I’m going to offer you one million dollars for you to pick one of these words….and only one…. to define your life or business; “effective” or “efficient.” Which one do you pick? The answer is that you should pick effective. Today’s article explains why.

Let me start with what efficiency really means. Being efficient means that you pay attention to the cost/benefit of your actions. It means that you increasingly spend less time, or less money, or less effort than you did to get the same result. It means that you calculate your return-on-investment and came out ahead. Above all else, it means that you make sure that you are not putting in more than you are getting out. Efficiency means that you value fairness, logic, and security. Efficiency means that you are smart and careful.

How is this different than being effective? Well, being effective means that you are willing to take risks. It means that you focus on getting the job done regardless of the cost. It means that come hell or high water (and if you’re trying to achieve anything of significance there will be high water) you are going to achieve what you set out to do. Effectiveness means that you execute even if you waste some resources along the way. Effectiveness means that you value success, learning, and adventure.
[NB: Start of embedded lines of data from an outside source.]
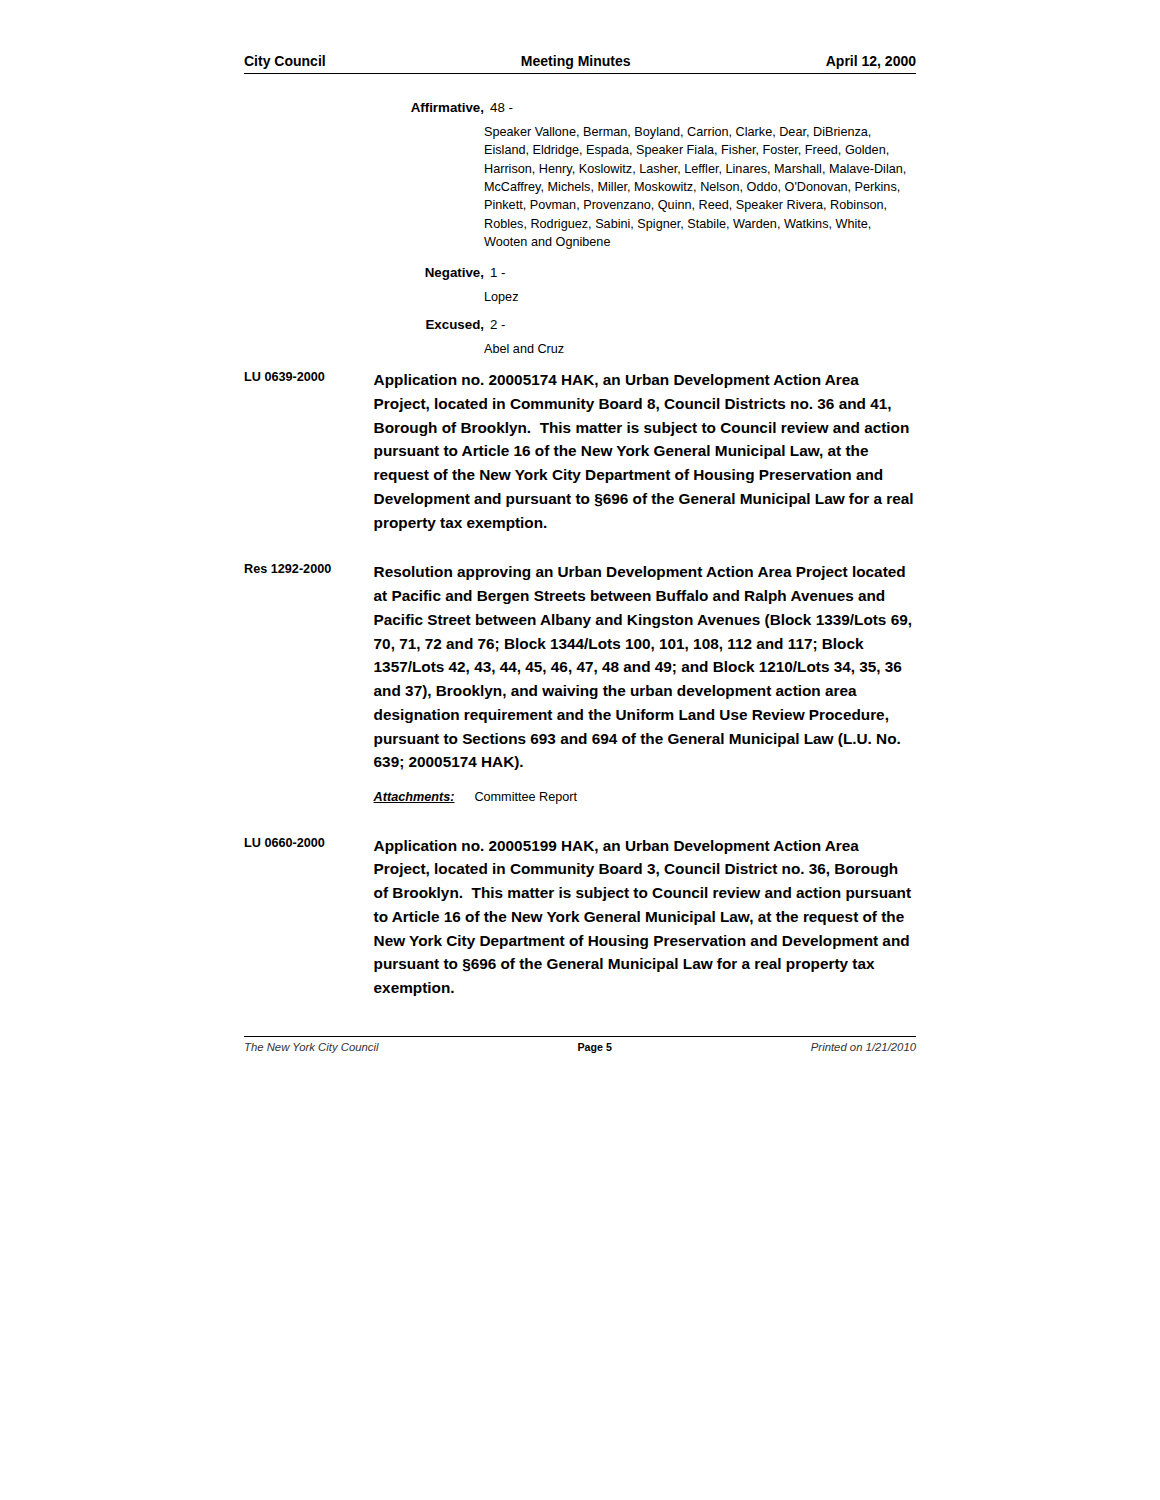City Council
Meeting Minutes
April 12, 2000
Affirmative,
48 -
Speaker Vallone, Berman, Boyland, Carrion, Clarke, Dear, DiBrienza, Eisland, Eldridge, Espada, Speaker Fiala, Fisher, Foster, Freed, Golden, Harrison, Henry, Koslowitz, Lasher, Leffler, Linares, Marshall, Malave-Dilan, McCaffrey, Michels, Miller, Moskowitz, Nelson, Oddo, O'Donovan, Perkins, Pinkett, Povman, Provenzano, Quinn, Reed, Speaker Rivera, Robinson, Robles, Rodriguez, Sabini, Spigner, Stabile, Warden, Watkins, White, Wooten and Ognibene
Negative,
1 -
Lopez
Excused,
2 -
Abel and Cruz
LU 0639-2000
Application no. 20005174 HAK, an Urban Development Action Area Project, located in Community Board 8, Council Districts no. 36 and 41, Borough of Brooklyn. This matter is subject to Council review and action pursuant to Article 16 of the New York General Municipal Law, at the request of the New York City Department of Housing Preservation and Development and pursuant to §696 of the General Municipal Law for a real property tax exemption.
Res 1292-2000
Resolution approving an Urban Development Action Area Project located at Pacific and Bergen Streets between Buffalo and Ralph Avenues and Pacific Street between Albany and Kingston Avenues (Block 1339/Lots 69, 70, 71, 72 and 76; Block 1344/Lots 100, 101, 108, 112 and 117; Block 1357/Lots 42, 43, 44, 45, 46, 47, 48 and 49; and Block 1210/Lots 34, 35, 36 and 37), Brooklyn, and waiving the urban development action area designation requirement and the Uniform Land Use Review Procedure, pursuant to Sections 693 and 694 of the General Municipal Law (L.U. No. 639; 20005174 HAK).
Attachments:
Committee Report
LU 0660-2000
Application no. 20005199 HAK, an Urban Development Action Area Project, located in Community Board 3, Council District no. 36, Borough of Brooklyn. This matter is subject to Council review and action pursuant to Article 16 of the New York General Municipal Law, at the request of the New York City Department of Housing Preservation and Development and pursuant to §696 of the General Municipal Law for a real property tax exemption.
The New York City Council
Page 5
Printed on 1/21/2010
So, in a way these two drives complement each other. One is creative (effective) and one is corrective (efficiency). But there is a problem. The default setting of the universe is corrective. You don’t have to do anything to make that part of it happen. Just think about how hard it is to climb a mountain and how easy it is to fall off one. Or how hard it is to build a reputation and how easy it is to lose one. The world’s thermostat is naturally set at “cold, unforgiving, and unimpressed.” So in order to achieve anything you have to be absolutely, obsessively, retardedly committed to the goal (even then there are no guarantees) just to offset this natural downward pull.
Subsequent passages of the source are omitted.